Exercise objective » Please reproduce, exactly as given, the lines running from the start of the data to the line containing "je kämpften.", inclusive, and omit the pictures.

(Stored records)
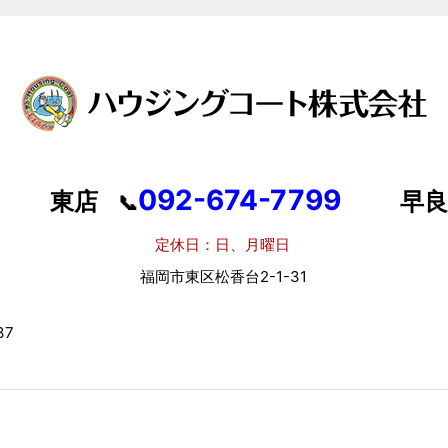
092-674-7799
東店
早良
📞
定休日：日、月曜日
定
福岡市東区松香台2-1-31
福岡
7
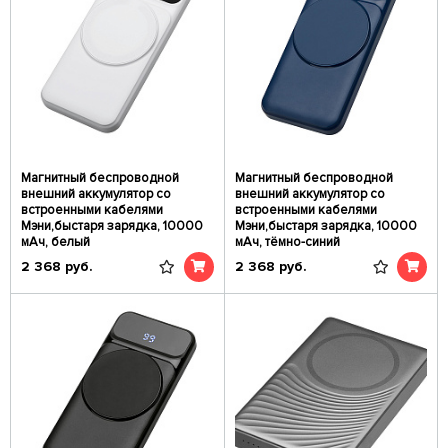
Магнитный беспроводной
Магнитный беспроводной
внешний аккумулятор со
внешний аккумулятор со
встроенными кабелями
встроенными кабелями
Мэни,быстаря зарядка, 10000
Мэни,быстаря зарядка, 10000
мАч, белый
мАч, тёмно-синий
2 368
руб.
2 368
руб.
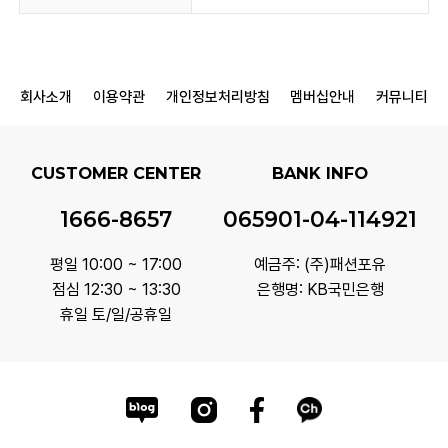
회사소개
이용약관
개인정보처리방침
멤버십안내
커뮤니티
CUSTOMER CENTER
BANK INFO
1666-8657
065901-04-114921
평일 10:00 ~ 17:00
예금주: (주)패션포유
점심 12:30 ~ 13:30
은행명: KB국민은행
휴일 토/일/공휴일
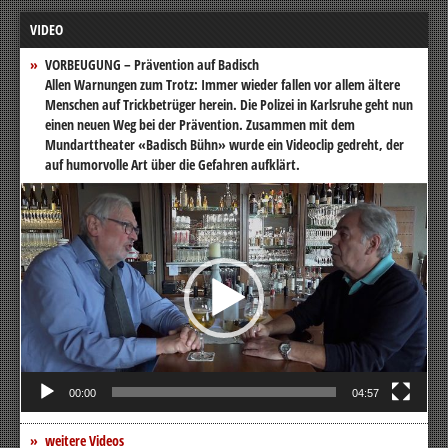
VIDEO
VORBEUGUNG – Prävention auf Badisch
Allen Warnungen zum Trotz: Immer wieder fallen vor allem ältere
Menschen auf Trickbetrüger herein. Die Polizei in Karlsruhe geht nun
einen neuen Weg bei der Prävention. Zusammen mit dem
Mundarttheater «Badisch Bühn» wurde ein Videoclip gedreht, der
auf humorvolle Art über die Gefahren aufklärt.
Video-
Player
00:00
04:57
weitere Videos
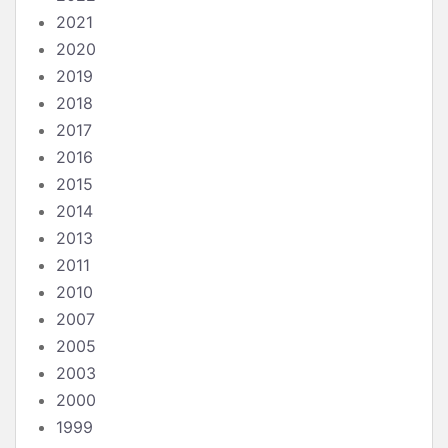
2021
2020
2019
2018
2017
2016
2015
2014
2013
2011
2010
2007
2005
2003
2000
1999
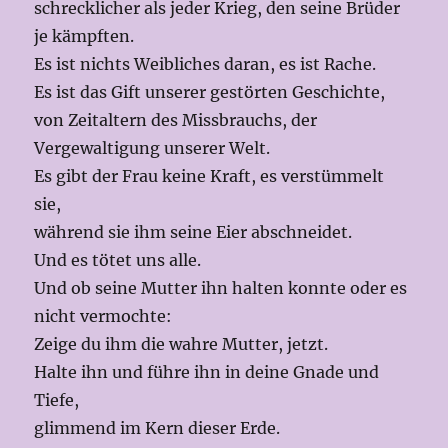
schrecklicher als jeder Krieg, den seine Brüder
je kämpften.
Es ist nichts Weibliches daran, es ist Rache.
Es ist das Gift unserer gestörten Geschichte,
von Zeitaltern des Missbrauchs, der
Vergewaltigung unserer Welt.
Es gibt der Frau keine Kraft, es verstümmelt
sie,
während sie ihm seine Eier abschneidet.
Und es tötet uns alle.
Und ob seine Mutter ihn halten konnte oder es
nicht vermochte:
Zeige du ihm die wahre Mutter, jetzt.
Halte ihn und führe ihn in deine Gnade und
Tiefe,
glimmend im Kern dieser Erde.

Answer to the problem »
092-674-7799
東店
早良
📞
定休日：日、月曜日
定
福岡市東区松香台2-1-31
福岡
7
Магнитный беспроводной
Магнитный беспроводной
внешний аккумулятор со
внешний аккумулятор со
встроенными кабелями
встроенными кабелями
Мэни,быстаря зарядка, 10000
Мэни,быстаря зарядка, 10000
мАч, белый
мАч, тёмно-синий
2 368
руб.
2 368
руб.
회사소개
이용약관
개인정보처리방침
멤버십안내
커뮤니티
CUSTOMER CENTER
BANK INFO
1666-8657
065901-04-114921
평일 10:00 ~ 17:00
예금주: (주)패션포유
점심 12:30 ~ 13:30
은행명: KB국민은행
휴일 토/일/공휴일
VIDEO
VORBEUGUNG – Prävention auf Badisch
Allen Warnungen zum Trotz: Immer wieder fallen vor allem ältere
Menschen auf Trickbetrüger herein. Die Polizei in Karlsruhe geht nun
einen neuen Weg bei der Prävention. Zusammen mit dem
Mundarttheater «Badisch Bühn» wurde ein Videoclip gedreht, der
auf humorvolle Art über die Gefahren aufklärt.
Video-
Player
00:00
04:57
weitere Videos
2021
2020
2019
2018
2017
2016
2015
2014
2013
2011
2010
2007
2005
2003
2000
1999
schrecklicher als jeder Krieg, den seine Brüder
je kämpften.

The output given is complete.